[DATA TO PROCESS]

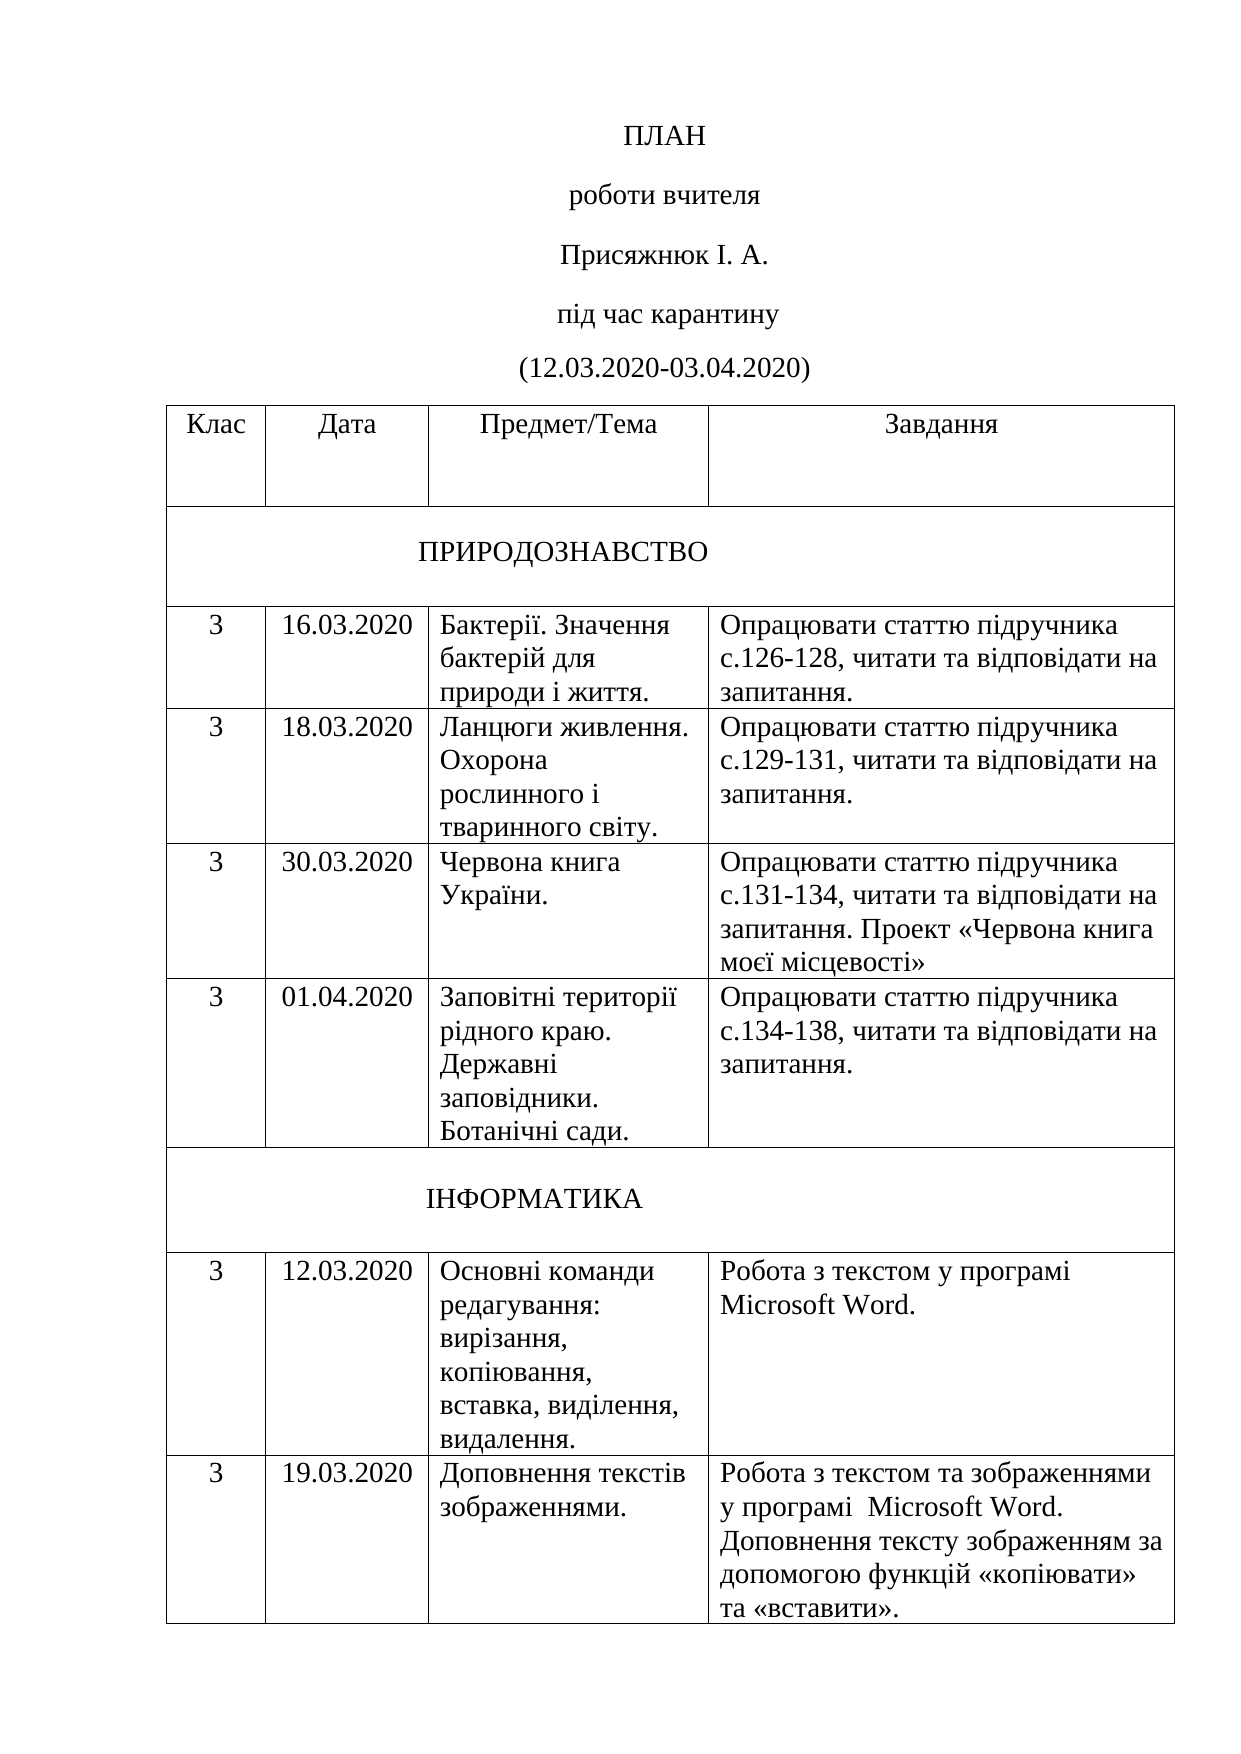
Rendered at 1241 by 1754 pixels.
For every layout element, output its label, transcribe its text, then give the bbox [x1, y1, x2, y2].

table_cell ПРИРОДОЗНАВСТВО [167, 507, 1174, 606]
table_cell Опрацювати статтю підручника с.134-138, читати та відповідати на запитання. [709, 979, 1174, 1147]
table_cell 3 [167, 709, 265, 843]
table_cell ІНФОРМАТИКА [167, 1148, 1174, 1252]
table_cell Червона книга України. [429, 844, 708, 978]
table_header Дата [266, 406, 428, 506]
table_header Предмет/Тема [429, 406, 708, 506]
table_cell 3 [167, 1456, 265, 1623]
table_cell 12.03.2020 [266, 1253, 428, 1454]
table_cell Опрацювати статтю підручника с.126-128, читати та відповідати на запитання. [709, 607, 1174, 708]
table_cell 3 [167, 1253, 265, 1454]
table_cell Робота з текстом та зображеннями у програмі Microsoft Word. Доповнення тексту зображенням за допомогою функцій «копіювати» та «вставити». [709, 1456, 1174, 1623]
text під час карантину [177, 296, 1152, 330]
text Присяжнюк І. А. [177, 237, 1152, 270]
table_cell Опрацювати статтю підручника с.129-131, читати та відповідати на запитання. [709, 709, 1174, 843]
table_cell 18.03.2020 [266, 709, 428, 843]
table_cell 3 [167, 844, 265, 978]
table_cell Ланцюги живлення. Охорона рослинного і тваринного світу. [429, 709, 708, 843]
table_cell 16.03.2020 [266, 607, 428, 708]
table_cell Доповнення текстів зображеннями. [429, 1456, 708, 1623]
table_cell 19.03.2020 [266, 1456, 428, 1623]
table_cell Робота з текстом у програмі Microsoft Word. [709, 1253, 1174, 1454]
text (12.03.2020-03.04.2020) [177, 351, 1152, 384]
table_cell 30.03.2020 [266, 844, 428, 978]
table_cell Заповітні території рідного краю. Державні заповідники. Ботанічні сади. [429, 979, 708, 1147]
table_cell 01.04.2020 [266, 979, 428, 1147]
table_header Завдання [709, 406, 1174, 506]
table_header Клас [167, 406, 265, 506]
table_cell 3 [167, 607, 265, 708]
text ПЛАН [177, 118, 1152, 152]
text роботи вчителя [177, 177, 1152, 211]
table_cell 3 [167, 979, 265, 1147]
table_cell Опрацювати статтю підручника с.131-134, читати та відповідати на запитання. Проект «Червона книга моєї місцевості» [709, 844, 1174, 978]
table_cell Основні команди редагування: вирізання, копіювання, вставка, виділення, видалення. [429, 1253, 708, 1454]
table_cell Бактерії. Значення бактерій для природи і життя. [429, 607, 708, 708]
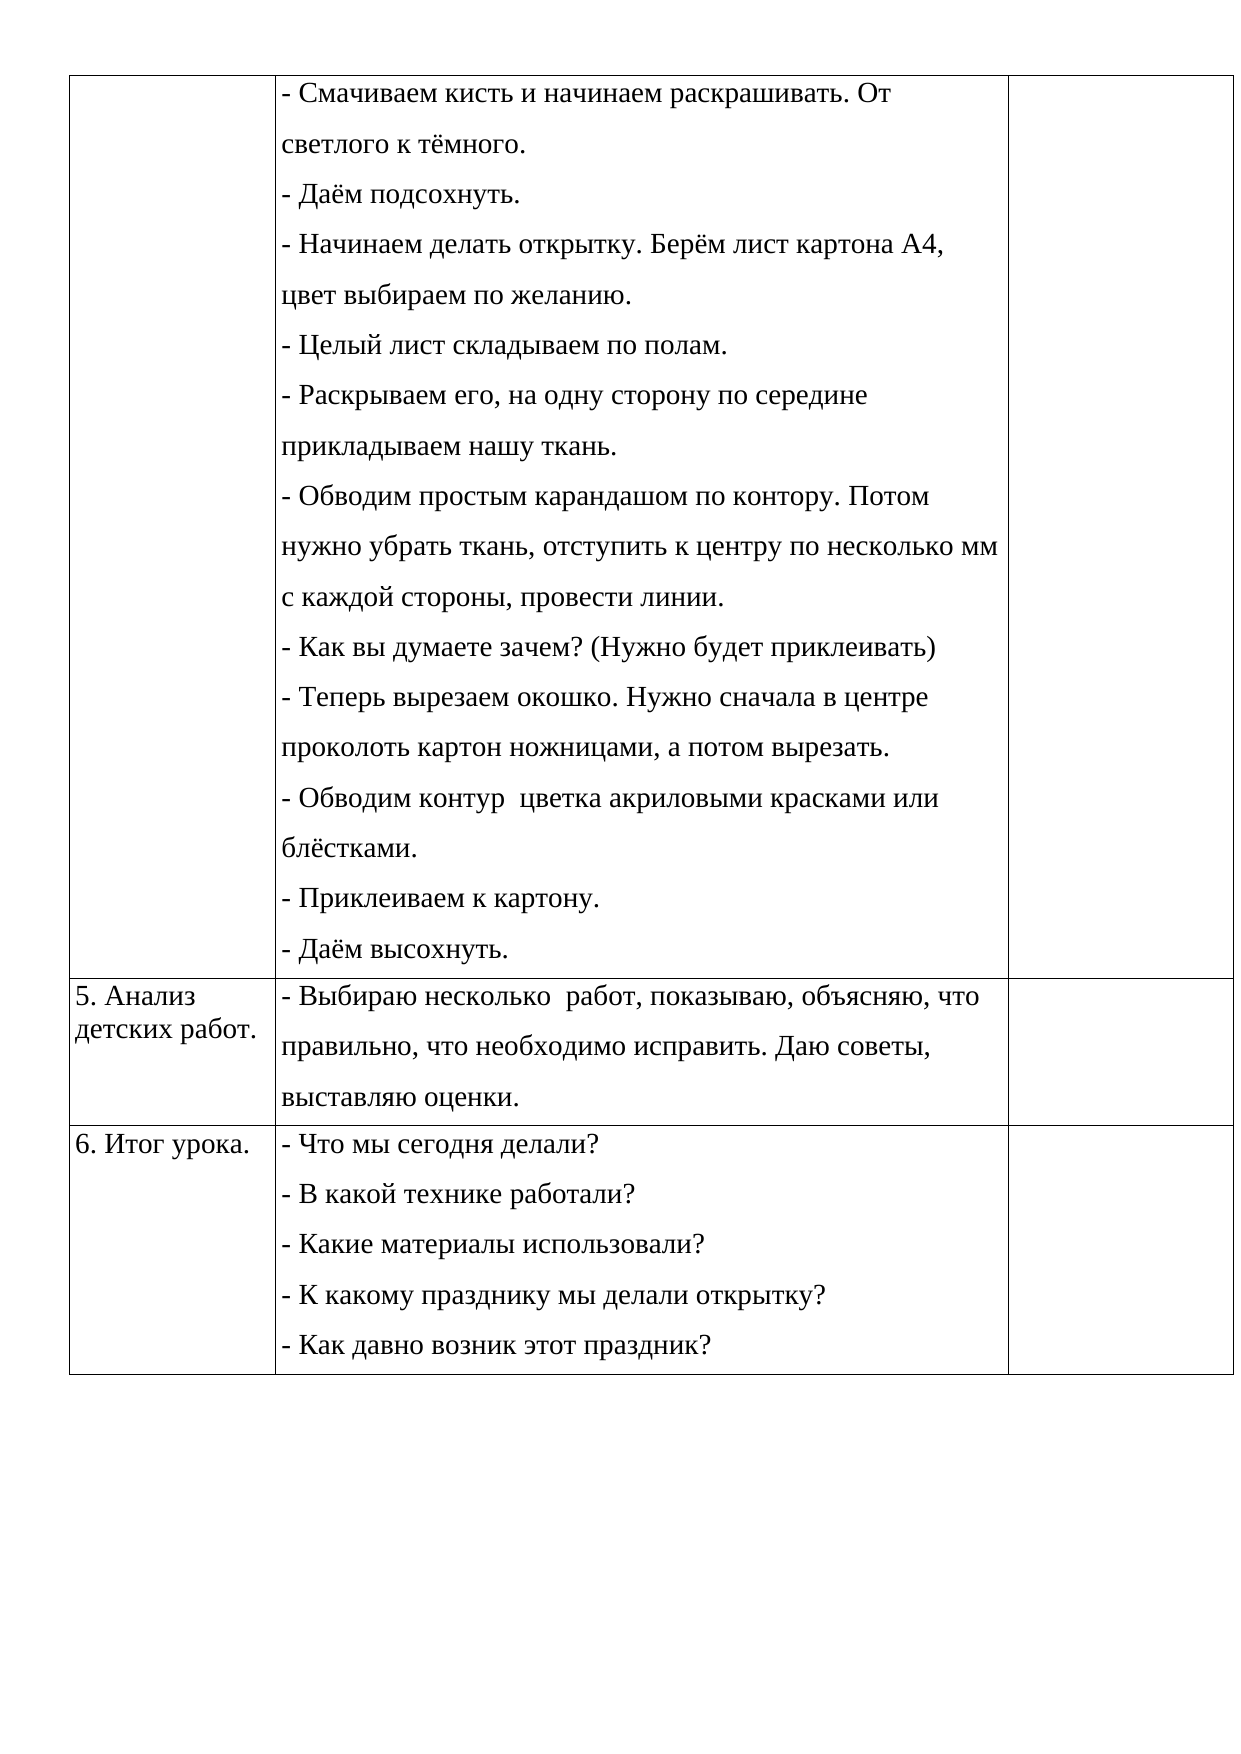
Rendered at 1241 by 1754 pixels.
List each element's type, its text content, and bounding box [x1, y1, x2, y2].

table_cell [276, 76, 1008, 977]
table_cell - Что мы сегодня делали? - В какой технике работали? - Какие материалы использовали? - К какому празднику мы делали открытку? - Как давно возник этот праздник? [276, 1126, 1008, 1374]
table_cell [70, 76, 275, 977]
table_cell [1009, 76, 1233, 977]
table_cell 6. Итог урока. [70, 1126, 275, 1374]
table_cell 5. Анализ детских работ. [70, 979, 275, 1125]
table_cell [1009, 979, 1233, 1125]
table_cell [1009, 1126, 1233, 1374]
table_cell - Выбираю несколько работ, показываю, объясняю, что правильно, что необходимо исправить. Даю советы, выставляю оценки. [276, 979, 1008, 1125]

[/DATA TO PROCESS]

DIRECTIONS:
Print every record exactly, without the pictures.

TASK RESULT:
Rendered at 1241 by 1754 pixels.
For every layout element, output its label, transcribe its text, then give the bbox [x1, y1, x2, y2].

table_cell ПРИРОДОЗНАВСТВО [167, 507, 1174, 606]
table_cell Опрацювати статтю підручника с.134-138, читати та відповідати на запитання. [709, 979, 1174, 1147]
table_cell 3 [167, 709, 265, 843]
table_cell ІНФОРМАТИКА [167, 1148, 1174, 1252]
table_cell Червона книга України. [429, 844, 708, 978]
table_header Дата [266, 406, 428, 506]
table_header Предмет/Тема [429, 406, 708, 506]
table_cell 3 [167, 1456, 265, 1623]
table_cell 12.03.2020 [266, 1253, 428, 1454]
table_cell Опрацювати статтю підручника с.126-128, читати та відповідати на запитання. [709, 607, 1174, 708]
table_cell 3 [167, 1253, 265, 1454]
table_cell Робота з текстом та зображеннями у програмі Microsoft Word. Доповнення тексту зображенням за допомогою функцій «копіювати» та «вставити». [709, 1456, 1174, 1623]
text під час карантину [177, 296, 1152, 330]
text Присяжнюк І. А. [177, 237, 1152, 270]
table_cell Опрацювати статтю підручника с.129-131, читати та відповідати на запитання. [709, 709, 1174, 843]
table_cell 18.03.2020 [266, 709, 428, 843]
table_cell 3 [167, 844, 265, 978]
table_cell Ланцюги живлення. Охорона рослинного і тваринного світу. [429, 709, 708, 843]
table_cell 16.03.2020 [266, 607, 428, 708]
table_cell Доповнення текстів зображеннями. [429, 1456, 708, 1623]
table_cell 19.03.2020 [266, 1456, 428, 1623]
table_cell Робота з текстом у програмі Microsoft Word. [709, 1253, 1174, 1454]
text (12.03.2020-03.04.2020) [177, 351, 1152, 384]
table_cell 30.03.2020 [266, 844, 428, 978]
table_cell Заповітні території рідного краю. Державні заповідники. Ботанічні сади. [429, 979, 708, 1147]
table_cell 01.04.2020 [266, 979, 428, 1147]
table_header Завдання [709, 406, 1174, 506]
table_header Клас [167, 406, 265, 506]
table_cell 3 [167, 607, 265, 708]
text ПЛАН [177, 118, 1152, 152]
text роботи вчителя [177, 177, 1152, 211]
table_cell 3 [167, 979, 265, 1147]
table_cell Опрацювати статтю підручника с.131-134, читати та відповідати на запитання. Проект «Червона книга моєї місцевості» [709, 844, 1174, 978]
table_cell Основні команди редагування: вирізання, копіювання, вставка, виділення, видалення. [429, 1253, 708, 1454]
table_cell Бактерії. Значення бактерій для природи і життя. [429, 607, 708, 708]
Rendered at 1241 by 1754 pixels.
List each element's type, its text content, and bounding box [x1, y1, x2, y2].

table_cell [276, 76, 1008, 977]
table_cell - Что мы сегодня делали? - В какой технике работали? - Какие материалы использовали? - К какому празднику мы делали открытку? - Как давно возник этот праздник? [276, 1126, 1008, 1374]
table_cell [70, 76, 275, 977]
table_cell [1009, 76, 1233, 977]
table_cell 6. Итог урока. [70, 1126, 275, 1374]
table_cell 5. Анализ детских работ. [70, 979, 275, 1125]
table_cell [1009, 979, 1233, 1125]
table_cell [1009, 1126, 1233, 1374]
table_cell - Выбираю несколько работ, показываю, объясняю, что правильно, что необходимо исправить. Даю советы, выставляю оценки. [276, 979, 1008, 1125]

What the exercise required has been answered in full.